Phys.org reported that researchers from Bangor University's School of Ocean Sciences in Wales -- Alan Wanamaker (who is now in Iowa State University), Paul Butler, James Scourse and Chris Richardson -- and Cardiff University's School of Earth and Ocean Sciences in Wales -- Ian Hall and David Reynolds -- co-wrote a study using 500-year-old quahog clams from North Icelandic Shelf to determine ocean conditions over 1,000 years.

Just like how the rings in trees could tell people about their growth, the researchers were able to determine the condition of an ocean through patterns, matching growth rings and overlapping on the shells. This helped Wanamaker, who pioneered the clam study, and his co-authors create a master chronology of growth increments in the past 1,000 years.

With grants coming from the U.K.'s Natural Environment Research Council and the European Union, the researchers were able to produce a 1,000-year coverage of a dated annual record of ocean conditions and study how North Atlantic's temperature, density and circulation changes affected the changes in the atmosphere.

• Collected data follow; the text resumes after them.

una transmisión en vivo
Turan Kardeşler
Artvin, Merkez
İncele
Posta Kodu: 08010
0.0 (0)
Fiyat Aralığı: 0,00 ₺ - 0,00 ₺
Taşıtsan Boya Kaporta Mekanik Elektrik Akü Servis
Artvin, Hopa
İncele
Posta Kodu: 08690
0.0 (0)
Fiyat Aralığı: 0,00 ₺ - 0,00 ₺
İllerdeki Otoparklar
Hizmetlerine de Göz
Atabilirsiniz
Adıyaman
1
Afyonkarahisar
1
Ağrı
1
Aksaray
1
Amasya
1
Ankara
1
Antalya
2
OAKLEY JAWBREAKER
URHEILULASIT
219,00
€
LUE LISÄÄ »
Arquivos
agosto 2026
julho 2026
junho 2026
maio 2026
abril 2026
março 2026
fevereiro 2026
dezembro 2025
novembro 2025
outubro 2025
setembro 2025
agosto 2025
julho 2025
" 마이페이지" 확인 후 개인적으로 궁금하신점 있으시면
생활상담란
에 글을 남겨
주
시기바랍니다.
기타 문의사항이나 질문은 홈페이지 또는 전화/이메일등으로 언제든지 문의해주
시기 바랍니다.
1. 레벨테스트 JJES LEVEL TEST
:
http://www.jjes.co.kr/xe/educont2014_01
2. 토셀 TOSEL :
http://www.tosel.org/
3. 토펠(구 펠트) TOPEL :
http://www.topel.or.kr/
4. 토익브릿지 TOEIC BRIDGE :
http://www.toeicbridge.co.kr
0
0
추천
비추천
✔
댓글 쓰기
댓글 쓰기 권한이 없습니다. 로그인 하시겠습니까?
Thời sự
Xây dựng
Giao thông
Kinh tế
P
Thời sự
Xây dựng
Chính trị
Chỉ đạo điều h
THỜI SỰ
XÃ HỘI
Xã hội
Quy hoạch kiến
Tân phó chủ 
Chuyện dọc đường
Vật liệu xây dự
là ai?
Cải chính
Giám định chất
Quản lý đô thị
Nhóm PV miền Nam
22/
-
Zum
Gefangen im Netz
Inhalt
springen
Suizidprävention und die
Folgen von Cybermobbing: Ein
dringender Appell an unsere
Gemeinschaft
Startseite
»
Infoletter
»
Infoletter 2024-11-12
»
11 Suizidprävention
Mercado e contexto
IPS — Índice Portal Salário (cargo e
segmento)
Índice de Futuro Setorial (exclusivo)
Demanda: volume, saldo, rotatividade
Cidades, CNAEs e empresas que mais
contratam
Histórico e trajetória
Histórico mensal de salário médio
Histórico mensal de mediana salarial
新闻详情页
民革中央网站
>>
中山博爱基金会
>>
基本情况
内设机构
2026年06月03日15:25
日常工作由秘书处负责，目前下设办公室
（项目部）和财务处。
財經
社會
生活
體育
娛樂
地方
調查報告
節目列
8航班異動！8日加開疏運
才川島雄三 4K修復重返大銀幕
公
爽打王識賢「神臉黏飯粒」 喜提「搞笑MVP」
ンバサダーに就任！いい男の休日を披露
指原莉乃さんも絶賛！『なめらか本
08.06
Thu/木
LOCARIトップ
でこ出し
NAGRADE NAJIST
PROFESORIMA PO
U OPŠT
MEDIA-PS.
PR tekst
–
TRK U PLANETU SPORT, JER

According to researchers, changes in ocean conditions initially triggered changes in the atmosphere and weather patterns for hundreds of years before the industrialization began in the 19th century.

This design shifted over the next 200 years when the ocean has already become the one influenced by atmospheric changes due to greenhouse emissions.

"Our results show that solar variability and volcanic eruptions play a significant role in driving variability in the oceans over the past 1000 years. Results also showed that marine variability has played an active role in driving changes to Northern Hemisphere air temperatures in the pre-industrial era," study's lead author David Reynolds explained, according to Cardiff University.

"This trend is not seen during the industrial period, where Northern Hemisphere temperature changes, driven by manmade forcings, precede variability in the marine environment," he added.

This study was published in the journal Nature Communications.